Dix ans plus tard, force est de constater: dans les Etats qui ont connu le Printemps arabe la vie n'est pas devenue meilleure, alors que certains pays ont même plongé dans l'abîme de la guerre civile. La destruction, la pauvreté et les réfugiés, voilà leurs réalités aujourd'hui.
La réaction en chaîne
La chaîne d'événements révolutionnaires qui ont complètement changé l'image du Moyen-Orient et de l'Afrique du Nord a commencé par l'immolation de Mohamed Bouazizi, commerçant de fruits tunisien de 26 ans.
L'acte choquant de ce dernier a immédiatement trouvé un écho auprès des milliers de ses concitoyens fatigués de l'arbitraire et de l'indifférence des autorités, de la corruption et de la pauvreté. Un puissant mouvement de protestation s'est levé en s'étendant à travers le pays en seulement quelques jours. Les protestations ont conduit à la démission du président Zine el-Abidine Ben Ali le 14 janvier 2011. Après 23 ans de règne il a fui avec sa famille en Arabie saoudite.

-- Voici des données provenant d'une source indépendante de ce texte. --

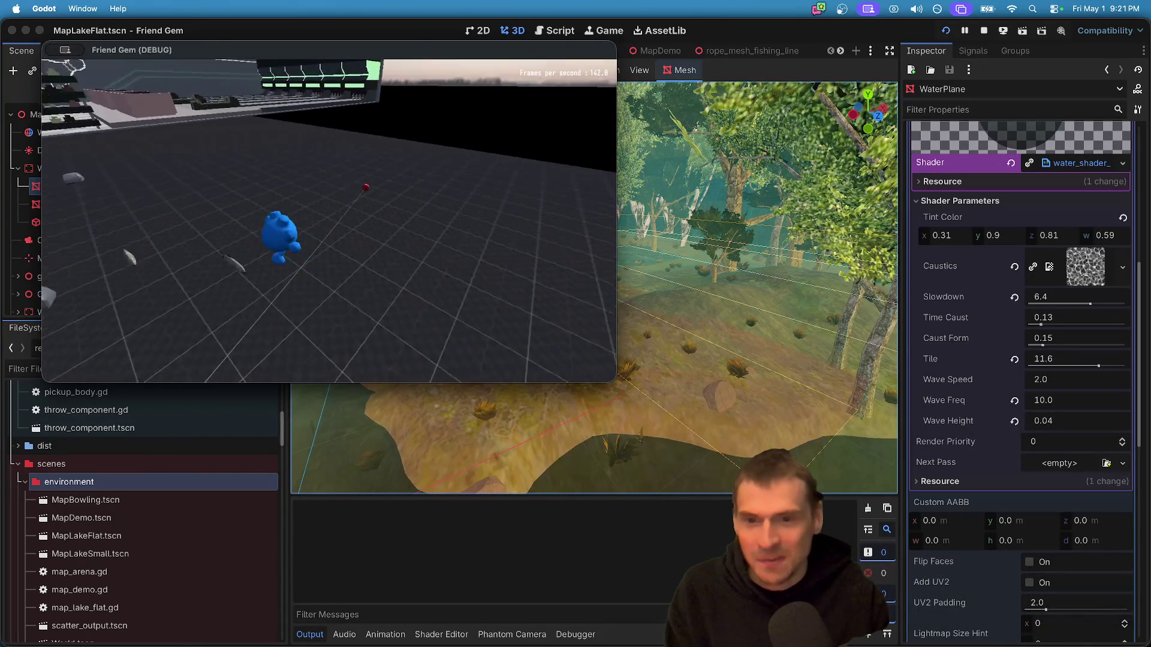
{"action": "key", "text": "e"}
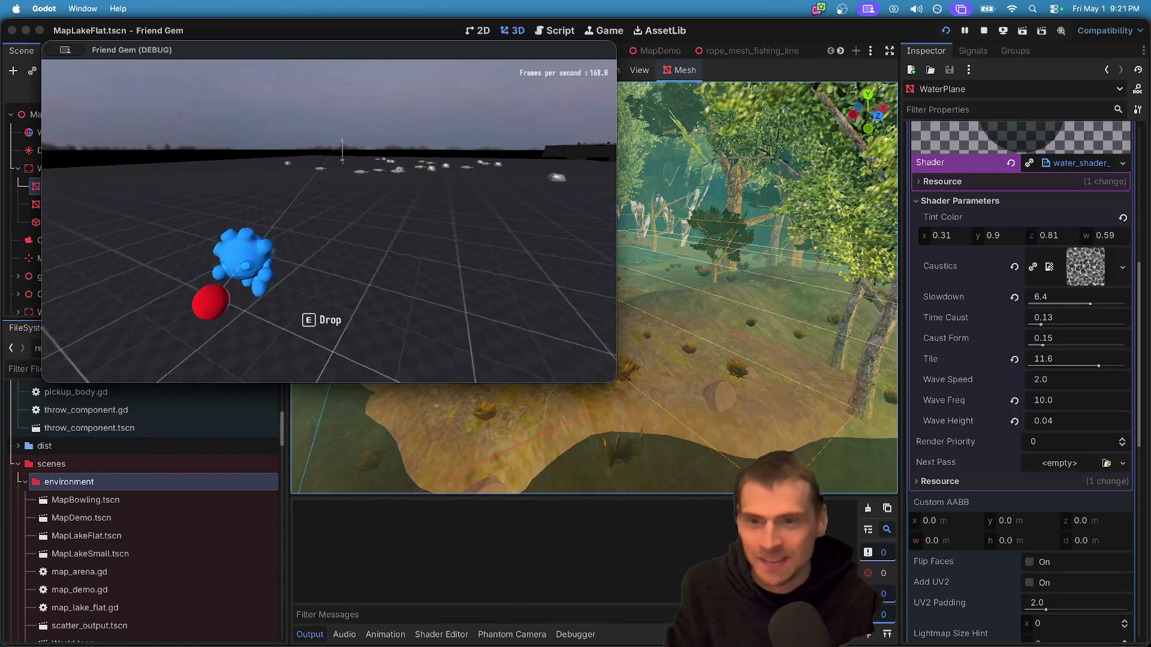
{"action": "key", "text": "w"}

L'exemple de la Tunisie fut contagieux, et dans les semaines qui ont suivi une vague de protestations a submergé les pays voisins. Des foules en colère ont défilé dans les rues et les places en Algérie, en Libye, au Yémen, en Egypte, au Maroc et à Bahreïn. Des émeutes ont même eu lieu à Oman, au Soudan, au Koweït, au Sahara occidental, en Arabie saoudite et en Iran. Malgré les différences fondamentales en termes d'ordre étatique et social, la force motrice des protestations dans tous ces pays était la même – le mécontentement à cause du niveau de vie, des libertés et des droits civils qui a atteint un seuil critique.

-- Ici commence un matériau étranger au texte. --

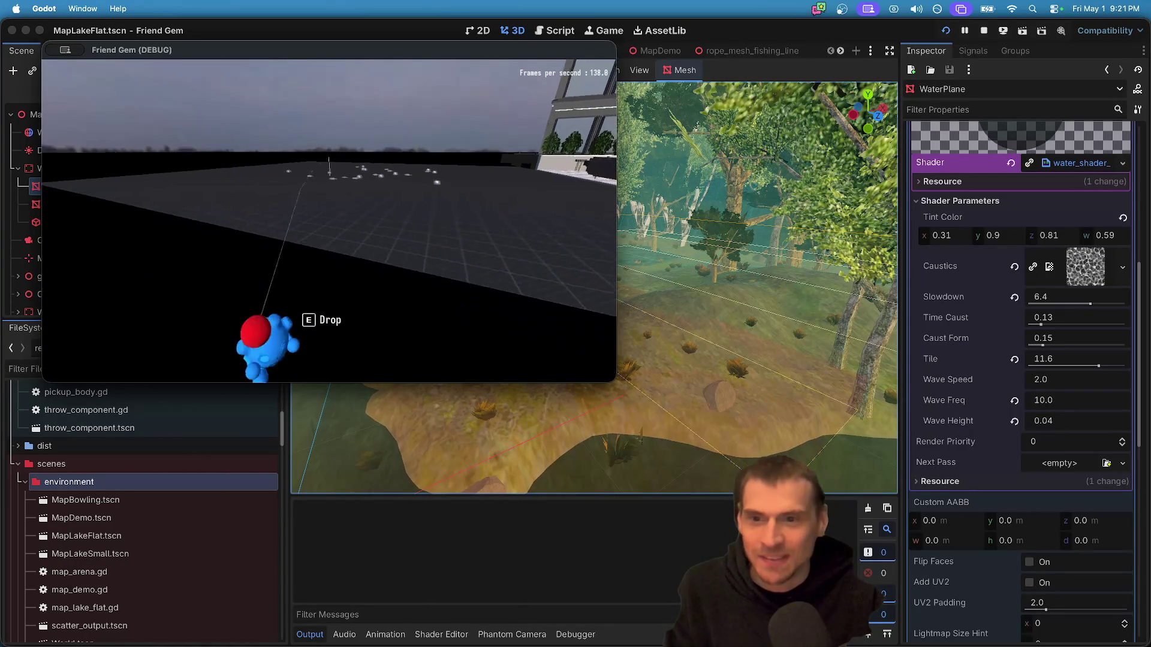
{"action": "key", "text": "w"}
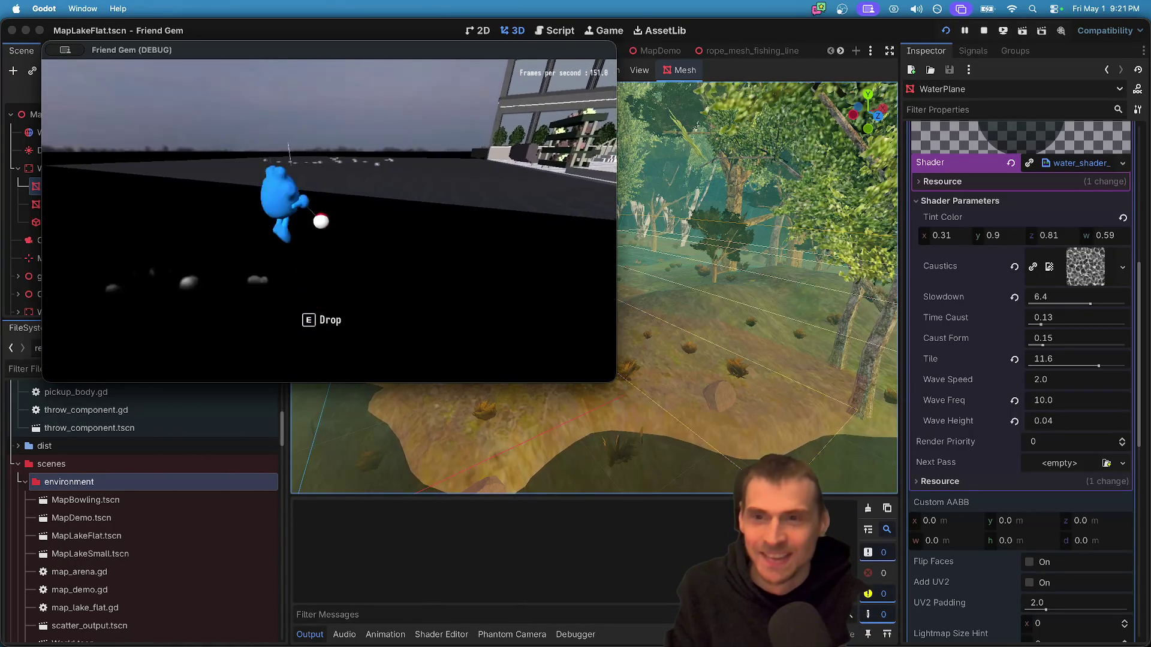
{"action": "key", "text": "e"}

Le facteur clé a été la propagation de la politique économique néolibérale et de gouvernements autoritaires dans la région, estime James Galvin, professeur des sciences historiques à l'université de Californie à Los Angeles et expert du Moyen-Orient. D'après lui, "avec les gouvernements autoritaires sont venues les répressions, les tortures et les falsifications des élections, l'absence de partis politiques libres, la censure et l'absence de l'obligation des gouvernements de rendre des comptes à la population".
Gilbert Achcar, professeur des relations internationales et d'études de développement à la School of Oriental and African Studies de l'Université de Londres, mentionne une autre raison de l'explosion sociale dans le monde arabe fin 2010-début 2011. Selon lui, l'une des raisons principales était un taux de chômage extrêmement élevé parmi les jeunes, qui ont constitué le noyau du mouvement protestataire. "Les régimes politiques dans cette région sont devenus eux-mêmes des obstacles sur la voie du développement. C'est cet obstacle qui a provoqué l'explosion", estime Gilbert Achcar.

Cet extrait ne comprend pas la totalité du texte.